(Extracted information):
======

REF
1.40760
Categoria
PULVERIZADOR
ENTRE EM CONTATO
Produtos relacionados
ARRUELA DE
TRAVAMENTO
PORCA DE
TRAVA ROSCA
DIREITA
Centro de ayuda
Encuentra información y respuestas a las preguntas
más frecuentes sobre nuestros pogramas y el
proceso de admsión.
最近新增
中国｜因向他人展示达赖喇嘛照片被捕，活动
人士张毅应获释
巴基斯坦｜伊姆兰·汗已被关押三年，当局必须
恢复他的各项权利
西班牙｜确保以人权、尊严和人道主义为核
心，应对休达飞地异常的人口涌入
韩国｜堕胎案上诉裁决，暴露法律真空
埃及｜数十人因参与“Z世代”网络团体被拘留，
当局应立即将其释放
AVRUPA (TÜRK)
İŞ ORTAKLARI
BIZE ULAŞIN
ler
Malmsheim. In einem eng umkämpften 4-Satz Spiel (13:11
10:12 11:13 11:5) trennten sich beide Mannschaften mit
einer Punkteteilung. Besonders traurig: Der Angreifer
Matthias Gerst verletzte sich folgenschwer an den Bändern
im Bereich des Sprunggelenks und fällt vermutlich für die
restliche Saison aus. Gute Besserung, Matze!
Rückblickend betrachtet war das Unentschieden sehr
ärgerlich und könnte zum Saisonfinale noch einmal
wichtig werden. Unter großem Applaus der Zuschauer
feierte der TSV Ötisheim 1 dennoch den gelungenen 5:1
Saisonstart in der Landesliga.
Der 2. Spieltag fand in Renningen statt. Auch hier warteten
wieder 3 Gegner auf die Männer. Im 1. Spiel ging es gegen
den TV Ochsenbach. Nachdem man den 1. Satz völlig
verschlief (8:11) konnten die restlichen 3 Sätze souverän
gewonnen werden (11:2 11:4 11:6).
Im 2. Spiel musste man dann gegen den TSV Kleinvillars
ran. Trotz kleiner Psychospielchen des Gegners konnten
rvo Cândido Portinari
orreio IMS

======

(What you are asked to do):
Repeat the lines from the first one in the records through the line containing "Matthias Gerst verletzte", exactly as written, and nothing else.

(Solution to this exercise):
REF
1.40760
Categoria
PULVERIZADOR
ENTRE EM CONTATO
Produtos relacionados
ARRUELA DE
TRAVAMENTO
PORCA DE
TRAVA ROSCA
DIREITA
Centro de ayuda
Encuentra información y respuestas a las preguntas
más frecuentes sobre nuestros pogramas y el
proceso de admsión.
最近新增
中国｜因向他人展示达赖喇嘛照片被捕，活动
人士张毅应获释
巴基斯坦｜伊姆兰·汗已被关押三年，当局必须
恢复他的各项权利
西班牙｜确保以人权、尊严和人道主义为核
心，应对休达飞地异常的人口涌入
韩国｜堕胎案上诉裁决，暴露法律真空
埃及｜数十人因参与“Z世代”网络团体被拘留，
当局应立即将其释放
AVRUPA (TÜRK)
İŞ ORTAKLARI
BIZE ULAŞIN
ler
Malmsheim. In einem eng umkämpften 4-Satz Spiel (13:11
10:12 11:13 11:5) trennten sich beide Mannschaften mit
einer Punkteteilung. Besonders traurig: Der Angreifer
Matthias Gerst verletzte sich folgenschwer an den Bändern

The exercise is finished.